Re: Join by date range unacceptably slow
Hi Øystein,
For my specific issue regarding associating overlapping time intervals, I have developed a work-around, but it is based on the assumption that a particular interval can be treated as a unique event.
In my case, I am comparing the start and end times of a video being displayed with the start and end times that zero or more viewers are looking at the screen where the video is playing. The assumption I am able to make is that more than 90% of the videos run for 15 seconds, with the remainder running longer, in one or more 15 minute increments, up to 2 1/2 minutes. The second assumption is that each video begins near a 15 second boundary, i.e. the 0, 15, 30 or 45 second value. I then give each video interval record a normalized starting period id, based on a unix timestamp value divided by 15:
cast(round(unix_timestamp(start_time)/15) as unsigned)

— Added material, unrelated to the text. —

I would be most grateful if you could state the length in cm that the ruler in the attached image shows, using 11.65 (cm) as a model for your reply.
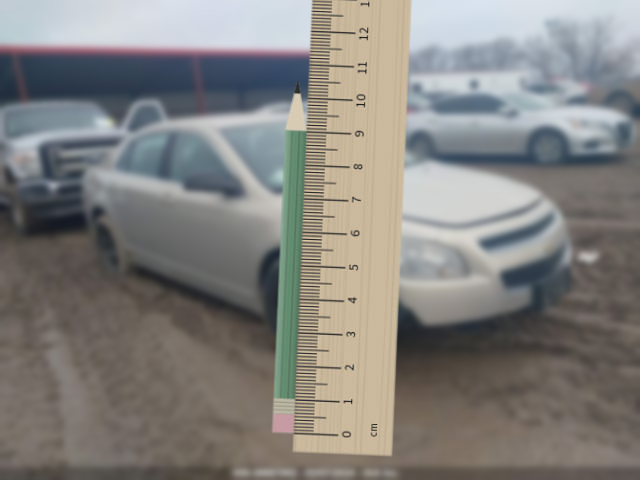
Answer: 10.5 (cm)
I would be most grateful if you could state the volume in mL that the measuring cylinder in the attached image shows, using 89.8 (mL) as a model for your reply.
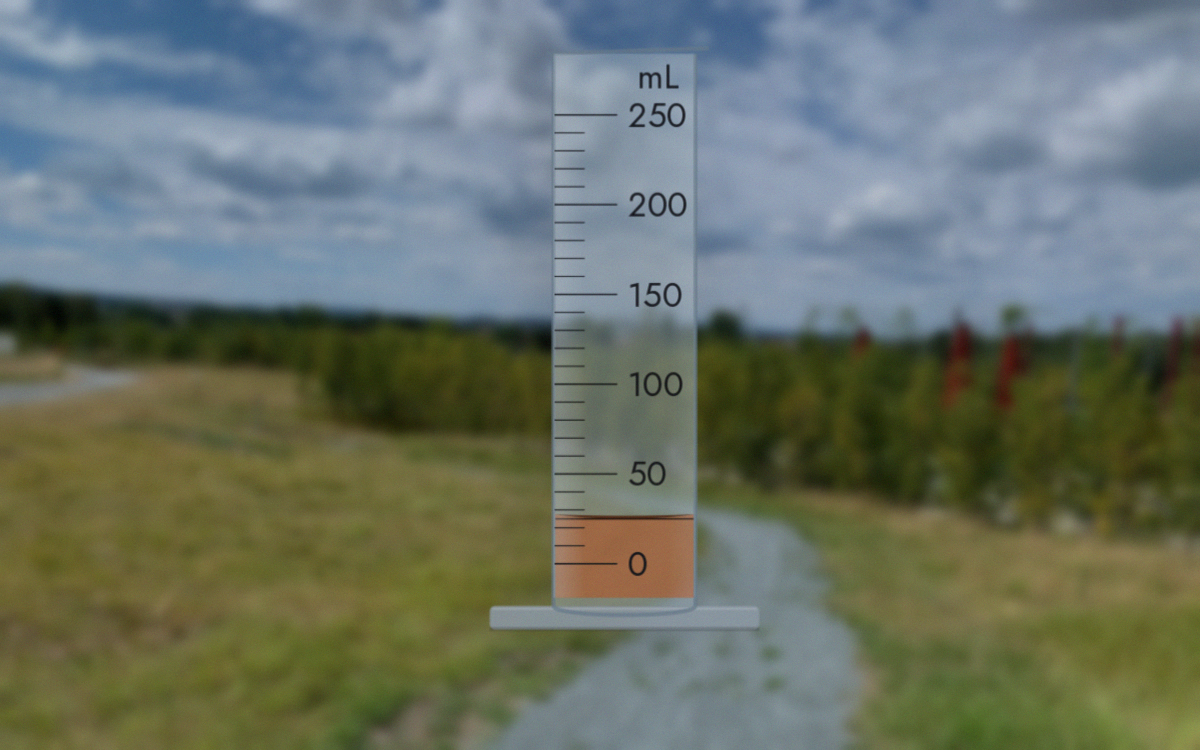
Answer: 25 (mL)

I then give the record a value for the number of 15 second periods of duration:
cast(ceiling((unix_timestamp(end_time) - unix_timestamp(start_time))/15) as unsigned)

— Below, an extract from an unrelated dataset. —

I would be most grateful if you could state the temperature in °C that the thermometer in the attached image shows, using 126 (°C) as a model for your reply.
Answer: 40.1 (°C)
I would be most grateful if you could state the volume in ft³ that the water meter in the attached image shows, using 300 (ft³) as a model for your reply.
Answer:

I do similar computations for the viewer records, placing them in a temp table, and create additional records with period+1,...,period+n when the viewing time exceeds 15 seconds.

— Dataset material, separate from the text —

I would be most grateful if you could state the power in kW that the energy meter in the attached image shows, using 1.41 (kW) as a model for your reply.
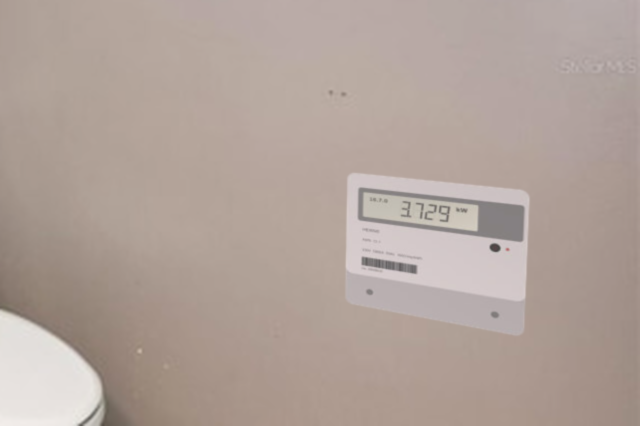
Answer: 3.729 (kW)
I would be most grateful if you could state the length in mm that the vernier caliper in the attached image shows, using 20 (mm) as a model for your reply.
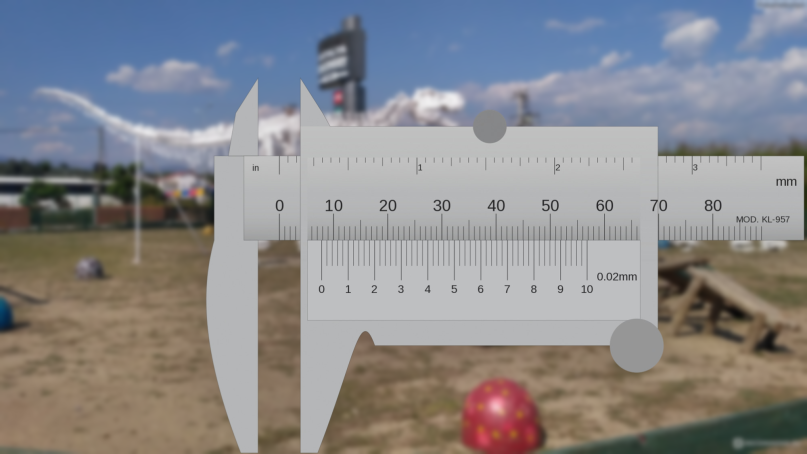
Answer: 7.8 (mm)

Next, I create an association table where the viewing period matches the video initial period. I add more association records when the video exceeds 1 period for viewer period = video period+1, etc.
Lastly, I remove duplications where the same viewer watches more than one period of a given video that exceeds 15 seconds.
I put all of the above in a stored procedure.
For a sample of about 200k video records and 90k viewer records, which generated about 2.2m associations, the process ran in under 10 minutes, much better than the hours taken for the interval start/end comparison query.